----- Given passage -----

Plaintiffs’ Lawyers: The New Protected Class?

Perhaps this is the new frontier of employment law: punishing plaintiffs’ lawyers for daring to assert claims on behalf of their clients.

In a recent complaint, prominent NYC plaintiffs’ lawyer Douglas Wigdor asserts that SoulCycle banned him after he sued the company (on behalf of a client) for violations of the New York Labor Law and the California Labor Code.

Wigdor alleges, among other things, that

26. Defendants’ decision to ban Mr. Wigdor from its premises was at all times and remains intended to punish Mr. Wigdor for representing an individual who made protected complaints and filed protected legal action regarding his good faith and reasonable belief that Soul Cycle’s wage practices violated the NYLL and the CLC.

27. This retaliatory action was intended to dissuade not only other employees and former employees from engaging in and objecting to unlawful conduct and pursuing legal action, but was also intended to dissuade Mr. Wigdor and other attorneys from representing employees and former employees of SoulCycle.

The complaint explains the dangers of such retaliation:

The significance of Soul Cycle’s conduct cannot be overlooked. Indeed, if other employers adopt Defendants’ approach to ban attorneys who represent clients with claims against them, the result will be a restraint of trade that will inure to the detriment of society at large. Attorneys will be deterred from representing clients with legitimate claims for fear that they will be deprived of the ability to avail themselves of business services.

It gives as examples an attorney being banned from a hospital and being denied gas and electricity after suing a hospital and a public utility, respectively.

-----

→ Instructions to follow
Return the part of the post on plaintiffs' lawyers between "In a recent complaint, prominent" and "California Labor Code.", inclusive, copied word for word.

----- Source information -----

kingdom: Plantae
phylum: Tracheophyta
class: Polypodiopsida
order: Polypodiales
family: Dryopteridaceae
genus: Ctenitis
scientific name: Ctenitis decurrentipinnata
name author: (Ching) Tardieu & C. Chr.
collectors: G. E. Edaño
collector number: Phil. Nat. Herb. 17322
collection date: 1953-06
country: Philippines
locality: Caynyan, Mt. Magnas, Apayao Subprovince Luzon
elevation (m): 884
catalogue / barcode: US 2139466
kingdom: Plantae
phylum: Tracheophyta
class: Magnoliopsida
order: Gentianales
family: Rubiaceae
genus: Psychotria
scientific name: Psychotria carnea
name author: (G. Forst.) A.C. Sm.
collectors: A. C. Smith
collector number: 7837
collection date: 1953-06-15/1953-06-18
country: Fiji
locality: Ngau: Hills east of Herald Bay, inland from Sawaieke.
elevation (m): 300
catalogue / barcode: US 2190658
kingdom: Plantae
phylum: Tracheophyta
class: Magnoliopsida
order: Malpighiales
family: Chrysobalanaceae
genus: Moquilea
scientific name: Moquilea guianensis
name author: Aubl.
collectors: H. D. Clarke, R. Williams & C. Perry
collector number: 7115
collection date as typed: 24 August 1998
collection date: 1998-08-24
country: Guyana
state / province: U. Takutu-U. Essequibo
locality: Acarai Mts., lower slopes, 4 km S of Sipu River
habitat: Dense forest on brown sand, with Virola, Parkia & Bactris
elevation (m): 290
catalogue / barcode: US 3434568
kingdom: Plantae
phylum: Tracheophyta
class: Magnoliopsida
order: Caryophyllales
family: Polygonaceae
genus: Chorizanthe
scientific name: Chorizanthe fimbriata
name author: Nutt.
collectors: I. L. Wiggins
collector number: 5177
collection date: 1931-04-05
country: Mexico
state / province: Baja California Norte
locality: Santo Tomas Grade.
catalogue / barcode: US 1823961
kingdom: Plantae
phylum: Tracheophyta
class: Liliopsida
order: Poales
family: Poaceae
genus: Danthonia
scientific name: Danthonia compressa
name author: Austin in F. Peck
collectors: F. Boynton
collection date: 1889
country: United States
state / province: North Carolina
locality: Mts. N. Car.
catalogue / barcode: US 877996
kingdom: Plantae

-----

→ Result below
In a recent complaint, prominent NYC plaintiffs’ lawyer Douglas Wigdor asserts that SoulCycle banned him after he sued the company (on behalf of a client) for violations of the New York Labor Law and the California Labor Code.